I had not even heard of this film, but could tell it was directed by Russell after watching all of 30 seconds of the footage.
It was absolutely painful to watch just the promo film, as choreographers, actors and singing coaches try to turn Twiggy into someone that can be perceived to at least understand the rudiments of dancing, acting and singing, even if she can never be said to actually do those things herself.
Twiggy starred in the Broadway musical My One and Only opposite director/choreographer/leading man Tommy Tune. The show (a 1920s pastiche utilizing songs written by the Gershwin brothers) ran for a couple of years during the early eighties, and I remember she got pretty decent reviews (singin’ and a dancin’). Tune won Tony Awards for leading male in a musical and choreography.
Tommy Tune is actually in The Boy Friend as well. He must have taught her well. It looked pretty dicey in ’71.
But, I just looked on imdb and apparently I’m off base on thinking it was awful. It was nominated for, and won, several awards that year, including a Best Actress Golden Globe win for Twiggy. How bout that.
I’ll remind you that Pia Zadora won a Golden Globe for best actress, for her role as a sexy sexy innocent girl (adopted? raised?) living with tempted old lech Stacy Keach in Butterfly. At least that’s what I think it was called. I even saw it, I think on a dare.
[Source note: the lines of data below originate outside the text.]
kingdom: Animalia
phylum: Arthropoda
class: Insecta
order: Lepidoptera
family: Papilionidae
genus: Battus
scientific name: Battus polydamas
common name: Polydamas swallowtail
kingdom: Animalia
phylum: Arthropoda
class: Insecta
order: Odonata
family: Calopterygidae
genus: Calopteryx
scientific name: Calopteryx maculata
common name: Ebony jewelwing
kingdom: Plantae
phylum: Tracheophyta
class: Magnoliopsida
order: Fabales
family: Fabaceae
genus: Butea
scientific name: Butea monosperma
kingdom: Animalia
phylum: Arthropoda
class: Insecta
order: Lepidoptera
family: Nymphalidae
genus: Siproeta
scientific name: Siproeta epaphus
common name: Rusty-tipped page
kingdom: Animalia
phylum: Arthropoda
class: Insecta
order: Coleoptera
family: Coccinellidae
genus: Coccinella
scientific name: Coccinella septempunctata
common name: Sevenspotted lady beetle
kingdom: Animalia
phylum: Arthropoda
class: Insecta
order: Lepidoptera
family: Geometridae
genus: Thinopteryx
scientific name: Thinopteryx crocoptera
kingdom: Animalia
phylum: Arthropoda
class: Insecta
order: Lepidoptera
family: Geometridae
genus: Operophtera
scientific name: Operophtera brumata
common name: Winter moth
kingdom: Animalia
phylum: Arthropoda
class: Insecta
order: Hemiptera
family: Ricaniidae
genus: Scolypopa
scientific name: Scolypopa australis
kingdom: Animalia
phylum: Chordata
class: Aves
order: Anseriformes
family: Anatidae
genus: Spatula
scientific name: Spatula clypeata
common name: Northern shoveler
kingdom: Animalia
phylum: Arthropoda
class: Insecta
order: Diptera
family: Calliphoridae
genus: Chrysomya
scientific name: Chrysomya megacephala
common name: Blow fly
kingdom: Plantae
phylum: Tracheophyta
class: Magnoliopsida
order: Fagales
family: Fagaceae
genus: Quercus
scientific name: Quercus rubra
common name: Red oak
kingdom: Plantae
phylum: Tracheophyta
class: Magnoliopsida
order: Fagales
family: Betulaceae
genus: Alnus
I recall nothing about it. There was lots of pouting, as I recall. By Keach as well as Zadora.
I have Billion Dollar Brain at home right now–I should probably watch it. It’s one of those films I get from Netflix then sit on for seven weeks, thinking “Oh, maybe I’ll watch that tomorrow.”
Okay, watched Brain, and it is recognizably Ken Russell–so probably of some interest to you, Mark, and any other fans.
The good: Michael Caine reprising his excellent cool attitude as the not-terribly-Bondish (and wonderfully named) Harry Palmer. A lot of crazy conspiratorial fever-dream political scenarios. And the frequent cool Russell touches: a gorgeous deep wide-frame composition of Palmer and another figure on the ice in Finland, silhouetted, cut to an extreme close-up of a beautiful woman’s face mouthing the “code words,” cut back to the wide-shot. No home seems to be without a lurid, often erotic painting on the wall, so that Russell can close scenes with a turn to the art. A tonally-jarring handheld fight between Palmer and aforementioned beautiful femme fatale.
The bad: well, it’s a sixties spy film, reliant for its central plot upon a supercomputer that reads cards (and it’s hard to get past that, almost as jarring a technologically-distant object as the Finnish ferris wheel made from wood and spun by hand which we glimpse earlier on in the film). There’s also a crazy jingoistic Texan anti-communist played by Ed Begley (Sr.) as if on meth, and while of a piece with some other Russell-directed performances, it’s rather dull or rather annoying, depending on the scene.
I enjoyed it. And, hell, why don’t they make another Harry Palmer film? I’m sure Deighton gave up the rights–I’d love to see Caine return to something like this, and forego the Sandra Bullock comedies.